Please return only the lines from the one holding "cuentan con una" through the one holding "Bekijk product >", exactly as they appear in the records below, both ends included.

[Exercise material Boundary: Start]

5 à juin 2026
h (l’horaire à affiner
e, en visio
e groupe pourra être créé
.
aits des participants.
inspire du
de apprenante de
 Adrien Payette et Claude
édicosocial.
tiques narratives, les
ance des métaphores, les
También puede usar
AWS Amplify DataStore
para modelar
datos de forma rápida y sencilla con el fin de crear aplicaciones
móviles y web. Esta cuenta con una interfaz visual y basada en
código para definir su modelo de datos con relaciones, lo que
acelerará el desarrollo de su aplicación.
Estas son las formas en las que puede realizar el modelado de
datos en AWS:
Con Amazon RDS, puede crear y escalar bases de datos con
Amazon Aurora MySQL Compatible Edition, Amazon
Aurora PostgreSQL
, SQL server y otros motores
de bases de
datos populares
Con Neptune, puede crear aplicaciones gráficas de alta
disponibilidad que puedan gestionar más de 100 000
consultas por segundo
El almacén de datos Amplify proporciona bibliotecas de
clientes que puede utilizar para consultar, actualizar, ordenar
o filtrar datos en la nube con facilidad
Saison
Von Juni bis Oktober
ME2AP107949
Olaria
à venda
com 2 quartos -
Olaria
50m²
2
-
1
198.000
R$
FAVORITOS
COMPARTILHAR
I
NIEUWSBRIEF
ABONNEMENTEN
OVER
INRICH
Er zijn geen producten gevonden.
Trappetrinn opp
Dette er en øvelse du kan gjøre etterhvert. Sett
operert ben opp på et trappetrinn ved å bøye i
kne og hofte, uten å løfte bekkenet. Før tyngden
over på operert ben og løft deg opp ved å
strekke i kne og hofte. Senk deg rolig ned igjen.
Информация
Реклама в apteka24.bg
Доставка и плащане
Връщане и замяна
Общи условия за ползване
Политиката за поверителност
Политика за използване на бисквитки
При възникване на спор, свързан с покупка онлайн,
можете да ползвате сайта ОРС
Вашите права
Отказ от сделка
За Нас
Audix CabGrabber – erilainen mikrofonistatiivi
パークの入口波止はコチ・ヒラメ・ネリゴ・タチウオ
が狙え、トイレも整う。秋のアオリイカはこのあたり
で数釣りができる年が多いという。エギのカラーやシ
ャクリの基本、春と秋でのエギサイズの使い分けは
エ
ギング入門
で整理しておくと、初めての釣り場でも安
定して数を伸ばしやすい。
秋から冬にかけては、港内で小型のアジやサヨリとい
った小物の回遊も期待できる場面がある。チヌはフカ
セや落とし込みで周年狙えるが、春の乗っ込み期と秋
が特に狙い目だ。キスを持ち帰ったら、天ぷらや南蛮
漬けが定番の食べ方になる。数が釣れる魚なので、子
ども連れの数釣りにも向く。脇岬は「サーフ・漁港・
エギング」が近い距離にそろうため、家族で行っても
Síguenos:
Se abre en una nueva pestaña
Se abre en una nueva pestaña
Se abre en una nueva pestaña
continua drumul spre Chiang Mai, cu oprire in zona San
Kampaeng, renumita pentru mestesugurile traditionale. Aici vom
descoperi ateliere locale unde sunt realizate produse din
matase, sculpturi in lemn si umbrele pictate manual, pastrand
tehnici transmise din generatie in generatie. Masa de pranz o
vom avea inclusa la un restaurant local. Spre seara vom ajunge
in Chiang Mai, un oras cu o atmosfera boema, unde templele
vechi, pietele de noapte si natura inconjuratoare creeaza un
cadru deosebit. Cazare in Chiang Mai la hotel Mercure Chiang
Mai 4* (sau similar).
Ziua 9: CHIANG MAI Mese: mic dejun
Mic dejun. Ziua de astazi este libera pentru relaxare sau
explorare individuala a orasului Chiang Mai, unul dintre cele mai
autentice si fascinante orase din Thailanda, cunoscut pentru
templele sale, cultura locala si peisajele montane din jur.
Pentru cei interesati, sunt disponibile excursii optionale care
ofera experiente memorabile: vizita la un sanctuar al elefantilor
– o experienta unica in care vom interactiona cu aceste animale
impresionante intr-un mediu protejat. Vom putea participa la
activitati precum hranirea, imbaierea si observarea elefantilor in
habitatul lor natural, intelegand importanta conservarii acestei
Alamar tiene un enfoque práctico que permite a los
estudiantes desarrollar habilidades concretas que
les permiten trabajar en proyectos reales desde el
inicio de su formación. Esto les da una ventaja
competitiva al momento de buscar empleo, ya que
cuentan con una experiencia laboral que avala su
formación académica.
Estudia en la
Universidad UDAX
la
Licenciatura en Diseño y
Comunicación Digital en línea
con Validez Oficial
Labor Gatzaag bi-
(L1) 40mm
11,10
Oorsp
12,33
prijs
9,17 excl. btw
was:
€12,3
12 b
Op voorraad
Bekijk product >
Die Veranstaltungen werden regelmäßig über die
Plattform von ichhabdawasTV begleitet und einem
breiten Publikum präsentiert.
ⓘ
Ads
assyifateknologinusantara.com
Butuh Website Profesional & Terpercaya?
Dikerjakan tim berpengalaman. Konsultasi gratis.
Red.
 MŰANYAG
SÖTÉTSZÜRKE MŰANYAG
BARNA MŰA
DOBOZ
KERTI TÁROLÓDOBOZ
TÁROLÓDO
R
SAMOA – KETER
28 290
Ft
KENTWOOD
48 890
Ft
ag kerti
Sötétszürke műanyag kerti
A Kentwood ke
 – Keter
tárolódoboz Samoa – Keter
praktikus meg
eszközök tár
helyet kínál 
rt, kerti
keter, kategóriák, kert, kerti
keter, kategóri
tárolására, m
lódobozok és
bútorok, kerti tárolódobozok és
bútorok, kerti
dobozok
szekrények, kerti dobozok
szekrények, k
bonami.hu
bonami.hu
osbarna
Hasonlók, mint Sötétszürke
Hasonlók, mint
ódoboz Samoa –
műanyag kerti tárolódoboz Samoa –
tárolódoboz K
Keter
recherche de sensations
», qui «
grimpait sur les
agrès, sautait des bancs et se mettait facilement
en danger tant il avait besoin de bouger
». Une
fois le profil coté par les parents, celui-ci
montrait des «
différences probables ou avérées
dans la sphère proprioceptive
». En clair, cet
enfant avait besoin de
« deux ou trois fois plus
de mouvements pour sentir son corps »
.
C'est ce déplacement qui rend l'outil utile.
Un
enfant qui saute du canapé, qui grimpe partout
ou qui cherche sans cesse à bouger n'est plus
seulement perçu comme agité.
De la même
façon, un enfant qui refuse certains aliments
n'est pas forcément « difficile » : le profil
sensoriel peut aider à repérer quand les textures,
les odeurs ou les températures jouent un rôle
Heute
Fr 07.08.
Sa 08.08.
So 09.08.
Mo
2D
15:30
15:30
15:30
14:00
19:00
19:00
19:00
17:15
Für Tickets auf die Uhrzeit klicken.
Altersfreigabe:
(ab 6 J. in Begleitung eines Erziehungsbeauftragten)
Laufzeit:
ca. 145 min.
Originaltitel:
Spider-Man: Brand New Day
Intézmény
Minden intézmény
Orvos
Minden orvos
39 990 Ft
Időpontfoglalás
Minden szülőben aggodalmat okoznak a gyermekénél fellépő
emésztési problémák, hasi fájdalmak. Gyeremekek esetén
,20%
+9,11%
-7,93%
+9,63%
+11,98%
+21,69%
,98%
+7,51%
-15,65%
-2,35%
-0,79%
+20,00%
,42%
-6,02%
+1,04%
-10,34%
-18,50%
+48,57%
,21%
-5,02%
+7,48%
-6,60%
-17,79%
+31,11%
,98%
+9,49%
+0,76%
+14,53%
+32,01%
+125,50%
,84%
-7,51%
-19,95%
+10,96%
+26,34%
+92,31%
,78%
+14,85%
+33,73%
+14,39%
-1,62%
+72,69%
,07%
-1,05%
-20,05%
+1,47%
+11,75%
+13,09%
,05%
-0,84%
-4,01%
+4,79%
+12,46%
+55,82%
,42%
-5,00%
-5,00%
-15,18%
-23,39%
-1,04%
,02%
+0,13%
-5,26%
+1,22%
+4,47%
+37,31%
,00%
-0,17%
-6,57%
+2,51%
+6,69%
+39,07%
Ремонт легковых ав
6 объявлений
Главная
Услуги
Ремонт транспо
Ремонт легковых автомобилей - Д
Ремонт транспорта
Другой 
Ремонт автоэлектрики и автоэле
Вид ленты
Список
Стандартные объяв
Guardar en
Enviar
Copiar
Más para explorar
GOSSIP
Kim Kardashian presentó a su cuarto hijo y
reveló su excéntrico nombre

[Exercise material Boundary: End]

(Finished exercise)
cuentan con una experiencia laboral que avala su
formación académica.
Estudia en la
Universidad UDAX
la
Licenciatura en Diseño y
Comunicación Digital en línea
con Validez Oficial
Labor Gatzaag bi-
(L1) 40mm
11,10
Oorsp
12,33
prijs
9,17 excl. btw
was:
€12,3
12 b
Op voorraad
Bekijk product >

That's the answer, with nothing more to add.